Frank Reich’s answer to the Josh McDaniels question is the second time in two consecutive Colts press conferences that a member of Colts leadership has hit it out of the park addressing what happened a week ago. While Chris Ballard showed integrity and took the high road throughout his press conference, passing on opportunities to unload on McDaniels, and ended the press conference declaring that “the rivalry is back on,” Reich’s answer acknowledges the success he has had as a backup quarterback throughout his career and that he has done some pretty fantastic things from that position. It was a slam dunk answer to what could have otherwise been an awkward question.


In another nod to the process he went through to end up in Indianapolis, Reich addressed a question about how he and his agent reacted after new broke that McDaniels backed out on his agreement to join the team.

... my wife and I sat down before the start of the season anticipating good things would happen, knowing the path that we wanted to be on as a husband and wife and the journey that we are on in this career and we decided early on that we are not going to chase after anything. So, when the announcement came off that Josh stepped down, that Josh was not taking the job, I did not call my agent. I did not text my agent. I did not say “how are we going to get an interview?” Our work speaks for itself. I hope they call us. I really do, I really hope they call us but if not we are just going to get back to work.

The message here is that while Reich has dreamed of the chance to be an NFL head coach, he wanted his work and record to be what brought teams to the table. He did not want to reach out an ask for a chance to interview if the team did not see what he brings to the table on their own. This is a consistent position from the “are you in or are you out” thought process Chris Ballard brought up a week ago.


The last question that may have yielded some real answers for fans in terms of expectations for the team moving forward acknowledged that there will be changes for the Indianapolis Colts schematically on offense and defense. After a lot of talk about the run pass option game in the Eagles playoff run, what did Reich envision for the new offensive in Indianapolis?

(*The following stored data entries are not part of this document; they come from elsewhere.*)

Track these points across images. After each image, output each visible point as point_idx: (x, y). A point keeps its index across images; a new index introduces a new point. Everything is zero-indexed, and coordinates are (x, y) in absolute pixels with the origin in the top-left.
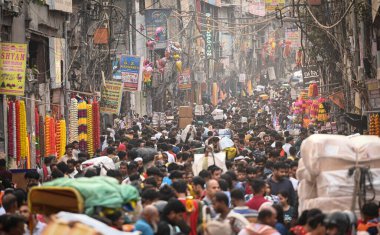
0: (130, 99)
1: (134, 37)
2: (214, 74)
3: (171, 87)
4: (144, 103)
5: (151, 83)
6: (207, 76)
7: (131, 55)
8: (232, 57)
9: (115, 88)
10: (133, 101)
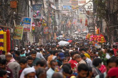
0: (27, 35)
1: (28, 13)
2: (54, 31)
3: (41, 33)
4: (32, 38)
5: (35, 30)
6: (52, 31)
7: (27, 17)
8: (59, 26)
9: (20, 28)
10: (28, 37)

We will be a multiple attack, up-tempo offense. We will be aggressive. What I mean by multiple is that we will use multiple personnel groups in multiple formations to be able to run the same plays over and over again, to disguise it so that team won’t know what we’re doing. We will keep them off-balance with run and pass. We will change up the tempo. There will be a strong element of no huddle offense to the Colts offense. The analogy that I like to use is the analogy of a boxer. When you step into a boxing ring you want to impose your will on your opponent and as an offensive team and as a team in general we want to impose our will on the opponent. So as an offense, to impose your will means you run it when you want to run it and when you have to run it and you throw it when you want to throw it. We speed it up when we feel we’ve got somebody on the ropes and we can put them down for the count and you slow it down sometimes when necessary. That’s the analogy, that’s what it will be, and we will build the players around that kind of scheme.

The description of the offense sounds a lot like the Erhardt-Perkins offense Josh McDaniels was likely to bring along with him from New England. It has to be music to the ears of fans to hear that a more up-tempo, no-huddle style is returning to Indianapolis. Someone with Andrew Luck’s intelligence should thrive in this system making pre-snap reads and keeping the defense off-balance. Even Jacoby Brissett has a lot of experience from college and his time in New England under the same system.

One thing is for sure, the team will look a lot different on both sides of the ball in 2018.